Artificial intelligence firm Google DeepMind has adapted its AlphaFold system for predicting protein structure to assess whether a huge number of simple mutations are harmful.
The adapted system, called AlphaMissense, has done this for 71 million possible mutations of a kind called missense mutations in the 20,000 human proteins, and the results made freely available.
“We think this is very helpful for clinicians and human geneticists,” says Jun Cheng at Google DeepMind. “Hopefully, this can help them to pinpoint the cause of genetic disease.”
Almost everyone is born with between about 50 and 100 mutations not found in their parents, resulting in a huge amount of genetic variation between individuals. For doctors sequencing a person’s genome in an attempt to find the cause of a disease, this poses an enormous challenge, because there may be thousands of mutations that could be linked to that condition.

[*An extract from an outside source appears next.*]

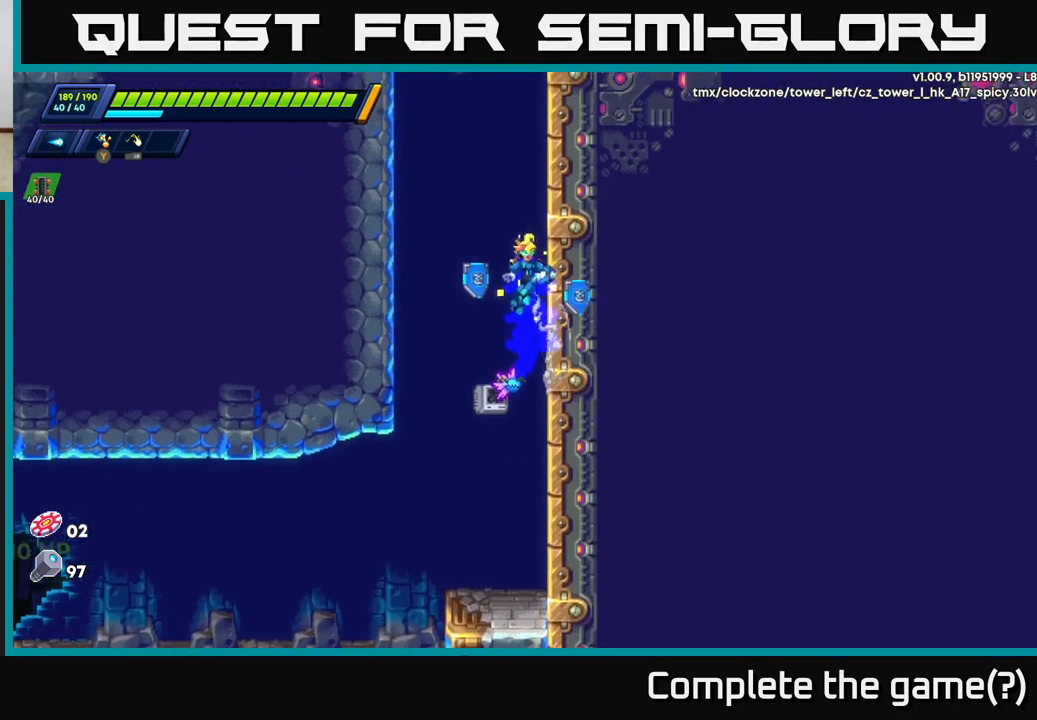
{"buttons": ["R2"], "left_stick": "right", "right_stick": "center", "events": [[67, "A", "down"], [217, "A", "up"], [317, "A", "down"], [500, "A", "up"]]}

AlphaMissense has been developed to try to predict whether these genetic variants are harmless or might produce a protein linked to a disease.
A protein-coding gene tells a cell which amino acids need to be strung together to make a protein, with each set of three DNA letters coding for an amino acid. The AI focuses on missense mutations, which is when one of the DNA letters in a triplet becomes changed to another letter and can result in the wrong amino acid being added to a protein. Depending on where in the protein this happens, it can result in anything from no effect to a crucial protein no longer working at all.
People tend to have about 9000 missense mutations each. But the effects of only 0.1 per cent of the 71 million possible missense mutations we could get have been identified so far.
AlphaMissense doesn’t attempt to work out how a missense mutation alters the structure or stability of a protein, and what effect this has on its interactions with other proteins, although understanding this could help find treatments. Instead, it compares the sequence of each possible mutated protein to those of all the proteins that AlphaFold was trained on to see if it looks “natural”, says Žiga Avsec at Google DeepMind. Proteins that look “unnatural” are rated as potentially harmful on a scale from 0 to 1.
Pushmeet Kohli at Google DeepMind uses the term “intuition” to describe how it works. “In some sense, this model is leveraging the intuition that it had gained while solving the task of structure prediction,” he says.
“It’s like if we substitute a word from an English sentence, a person familiar with English can immediately see whether this word substitution will change the meaning of the sentence,” says Avsec.
The team says AlphaMissense outperformed other computational methods when tested on known variants.
In an article commenting on the research, Joseph Marsh at the University of Edinburgh, UK, and Sarah Teichmann at the University of Cambridge write that AlphaMissense produced “remarkable results” in several different tests of its performance and it will be helpful for prioritising which possible disease-causing mutations should be investigated further.
However, such systems can still only aid in the diagnosis process, they write.
Missense mutations are just one of many different kinds of mutations. Bits of DNA can also be added, deleted, duplicated, flipped around and so on. And many disease-causing mutations don’t alter proteins, but instead occur in nearby sequences involved in regulating the activity of genes.